- Required work
Retype everything in the listing, leaving each line exactly as it is.

- Records shown
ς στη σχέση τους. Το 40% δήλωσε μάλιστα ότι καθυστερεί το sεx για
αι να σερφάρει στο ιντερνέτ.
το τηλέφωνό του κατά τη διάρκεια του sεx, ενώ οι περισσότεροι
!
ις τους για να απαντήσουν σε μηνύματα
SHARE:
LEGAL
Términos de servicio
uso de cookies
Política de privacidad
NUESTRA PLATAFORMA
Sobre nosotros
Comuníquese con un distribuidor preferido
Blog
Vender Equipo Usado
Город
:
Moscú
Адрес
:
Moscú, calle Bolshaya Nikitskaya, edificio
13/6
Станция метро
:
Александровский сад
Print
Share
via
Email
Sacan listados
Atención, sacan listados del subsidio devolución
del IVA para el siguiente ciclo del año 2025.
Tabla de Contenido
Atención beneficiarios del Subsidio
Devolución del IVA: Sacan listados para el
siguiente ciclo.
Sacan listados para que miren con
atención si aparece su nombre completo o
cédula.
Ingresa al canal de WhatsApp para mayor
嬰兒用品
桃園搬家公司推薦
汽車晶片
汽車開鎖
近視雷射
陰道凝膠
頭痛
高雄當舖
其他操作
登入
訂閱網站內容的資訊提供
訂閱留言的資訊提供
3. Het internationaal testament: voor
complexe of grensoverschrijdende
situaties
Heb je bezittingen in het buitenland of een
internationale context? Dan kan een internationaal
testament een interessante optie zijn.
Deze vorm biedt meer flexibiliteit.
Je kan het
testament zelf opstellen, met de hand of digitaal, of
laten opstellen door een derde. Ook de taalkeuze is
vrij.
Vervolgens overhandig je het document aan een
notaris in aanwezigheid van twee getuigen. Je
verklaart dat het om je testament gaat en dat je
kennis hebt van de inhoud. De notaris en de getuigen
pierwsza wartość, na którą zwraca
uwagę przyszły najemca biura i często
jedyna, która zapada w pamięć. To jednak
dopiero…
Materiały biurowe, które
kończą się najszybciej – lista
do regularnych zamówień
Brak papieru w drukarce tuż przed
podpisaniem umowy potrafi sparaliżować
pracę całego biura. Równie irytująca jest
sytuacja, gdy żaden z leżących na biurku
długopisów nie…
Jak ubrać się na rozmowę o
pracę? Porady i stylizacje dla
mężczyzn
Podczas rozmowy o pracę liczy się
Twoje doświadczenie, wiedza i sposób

- Task response
ς στη σχέση τους. Το 40% δήλωσε μάλιστα ότι καθυστερεί το sεx για
αι να σερφάρει στο ιντερνέτ.
το τηλέφωνό του κατά τη διάρκεια του sεx, ενώ οι περισσότεροι
!
ις τους για να απαντήσουν σε μηνύματα
SHARE:
LEGAL
Términos de servicio
uso de cookies
Política de privacidad
NUESTRA PLATAFORMA
Sobre nosotros
Comuníquese con un distribuidor preferido
Blog
Vender Equipo Usado
Город
:
Moscú
Адрес
:
Moscú, calle Bolshaya Nikitskaya, edificio
13/6
Станция метро
:
Александровский сад
Print
Share
via
Email
Sacan listados
Atención, sacan listados del subsidio devolución
del IVA para el siguiente ciclo del año 2025.
Tabla de Contenido
Atención beneficiarios del Subsidio
Devolución del IVA: Sacan listados para el
siguiente ciclo.
Sacan listados para que miren con
atención si aparece su nombre completo o
cédula.
Ingresa al canal de WhatsApp para mayor
嬰兒用品
桃園搬家公司推薦
汽車晶片
汽車開鎖
近視雷射
陰道凝膠
頭痛
高雄當舖
其他操作
登入
訂閱網站內容的資訊提供
訂閱留言的資訊提供
3. Het internationaal testament: voor
complexe of grensoverschrijdende
situaties
Heb je bezittingen in het buitenland of een
internationale context? Dan kan een internationaal
testament een interessante optie zijn.
Deze vorm biedt meer flexibiliteit.
Je kan het
testament zelf opstellen, met de hand of digitaal, of
laten opstellen door een derde. Ook de taalkeuze is
vrij.
Vervolgens overhandig je het document aan een
notaris in aanwezigheid van twee getuigen. Je
verklaart dat het om je testament gaat en dat je
kennis hebt van de inhoud. De notaris en de getuigen
pierwsza wartość, na którą zwraca
uwagę przyszły najemca biura i często
jedyna, która zapada w pamięć. To jednak
dopiero…
Materiały biurowe, które
kończą się najszybciej – lista
do regularnych zamówień
Brak papieru w drukarce tuż przed
podpisaniem umowy potrafi sparaliżować
pracę całego biura. Równie irytująca jest
sytuacja, gdy żaden z leżących na biurku
długopisów nie…
Jak ubrać się na rozmowę o
pracę? Porady i stylizacje dla
mężczyzn
Podczas rozmowy o pracę liczy się
Twoje doświadczenie, wiedza i sposób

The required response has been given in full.